-- Opening Marker --
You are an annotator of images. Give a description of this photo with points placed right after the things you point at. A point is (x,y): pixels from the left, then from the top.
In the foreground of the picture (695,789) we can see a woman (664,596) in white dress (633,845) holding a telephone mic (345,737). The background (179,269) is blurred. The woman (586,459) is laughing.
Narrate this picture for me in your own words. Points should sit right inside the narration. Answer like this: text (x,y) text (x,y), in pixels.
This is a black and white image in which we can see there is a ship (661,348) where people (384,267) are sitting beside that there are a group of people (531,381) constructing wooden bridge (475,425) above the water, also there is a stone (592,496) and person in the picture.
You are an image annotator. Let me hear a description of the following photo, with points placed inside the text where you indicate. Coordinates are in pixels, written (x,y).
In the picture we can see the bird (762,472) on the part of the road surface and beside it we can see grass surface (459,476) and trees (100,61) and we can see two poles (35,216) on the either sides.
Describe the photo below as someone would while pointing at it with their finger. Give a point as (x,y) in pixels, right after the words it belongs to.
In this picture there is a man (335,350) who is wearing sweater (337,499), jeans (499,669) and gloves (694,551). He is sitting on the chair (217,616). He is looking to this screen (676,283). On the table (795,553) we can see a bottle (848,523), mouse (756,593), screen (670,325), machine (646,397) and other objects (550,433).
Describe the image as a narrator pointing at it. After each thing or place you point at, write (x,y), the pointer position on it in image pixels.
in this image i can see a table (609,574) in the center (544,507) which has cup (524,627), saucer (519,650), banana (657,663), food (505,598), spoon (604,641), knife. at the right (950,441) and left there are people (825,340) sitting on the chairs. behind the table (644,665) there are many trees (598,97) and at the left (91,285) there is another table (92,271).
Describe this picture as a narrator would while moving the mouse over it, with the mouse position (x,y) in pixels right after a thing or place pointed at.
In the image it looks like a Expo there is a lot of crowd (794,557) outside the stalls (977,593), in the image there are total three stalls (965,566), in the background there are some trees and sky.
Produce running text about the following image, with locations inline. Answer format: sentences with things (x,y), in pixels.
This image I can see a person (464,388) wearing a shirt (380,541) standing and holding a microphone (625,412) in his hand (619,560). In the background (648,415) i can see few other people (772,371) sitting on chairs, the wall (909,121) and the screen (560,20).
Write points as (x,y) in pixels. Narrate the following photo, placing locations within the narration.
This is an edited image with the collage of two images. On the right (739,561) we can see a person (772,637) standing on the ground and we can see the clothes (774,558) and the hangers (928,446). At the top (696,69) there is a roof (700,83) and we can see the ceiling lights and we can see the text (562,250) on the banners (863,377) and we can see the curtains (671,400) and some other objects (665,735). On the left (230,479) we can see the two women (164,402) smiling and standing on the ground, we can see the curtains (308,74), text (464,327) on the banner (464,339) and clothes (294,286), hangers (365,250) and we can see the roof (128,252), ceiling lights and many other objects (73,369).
-- Closing Marker --
Exactly as written, copy out all the entries above.

You are an annotator of images. Give a description of this photo with points placed right after the things you point at. A point is (x,y): pixels from the left, then from the top.
In the foreground of the picture (695,789) we can see a woman (664,596) in white dress (633,845) holding a telephone mic (345,737). The background (179,269) is blurred. The woman (586,459) is laughing.
Narrate this picture for me in your own words. Points should sit right inside the narration. Answer like this: text (x,y) text (x,y), in pixels.
This is a black and white image in which we can see there is a ship (661,348) where people (384,267) are sitting beside that there are a group of people (531,381) constructing wooden bridge (475,425) above the water, also there is a stone (592,496) and person in the picture.
You are an image annotator. Let me hear a description of the following photo, with points placed inside the text where you indicate. Coordinates are in pixels, written (x,y).
In the picture we can see the bird (762,472) on the part of the road surface and beside it we can see grass surface (459,476) and trees (100,61) and we can see two poles (35,216) on the either sides.
Describe the photo below as someone would while pointing at it with their finger. Give a point as (x,y) in pixels, right after the words it belongs to.
In this picture there is a man (335,350) who is wearing sweater (337,499), jeans (499,669) and gloves (694,551). He is sitting on the chair (217,616). He is looking to this screen (676,283). On the table (795,553) we can see a bottle (848,523), mouse (756,593), screen (670,325), machine (646,397) and other objects (550,433).
Describe the image as a narrator pointing at it. After each thing or place you point at, write (x,y), the pointer position on it in image pixels.
in this image i can see a table (609,574) in the center (544,507) which has cup (524,627), saucer (519,650), banana (657,663), food (505,598), spoon (604,641), knife. at the right (950,441) and left there are people (825,340) sitting on the chairs. behind the table (644,665) there are many trees (598,97) and at the left (91,285) there is another table (92,271).
Describe this picture as a narrator would while moving the mouse over it, with the mouse position (x,y) in pixels right after a thing or place pointed at.
In the image it looks like a Expo there is a lot of crowd (794,557) outside the stalls (977,593), in the image there are total three stalls (965,566), in the background there are some trees and sky.
Produce running text about the following image, with locations inline. Answer format: sentences with things (x,y), in pixels.
This image I can see a person (464,388) wearing a shirt (380,541) standing and holding a microphone (625,412) in his hand (619,560). In the background (648,415) i can see few other people (772,371) sitting on chairs, the wall (909,121) and the screen (560,20).
Write points as (x,y) in pixels. Narrate the following photo, placing locations within the narration.
This is an edited image with the collage of two images. On the right (739,561) we can see a person (772,637) standing on the ground and we can see the clothes (774,558) and the hangers (928,446). At the top (696,69) there is a roof (700,83) and we can see the ceiling lights and we can see the text (562,250) on the banners (863,377) and we can see the curtains (671,400) and some other objects (665,735). On the left (230,479) we can see the two women (164,402) smiling and standing on the ground, we can see the curtains (308,74), text (464,327) on the banner (464,339) and clothes (294,286), hangers (365,250) and we can see the roof (128,252), ceiling lights and many other objects (73,369).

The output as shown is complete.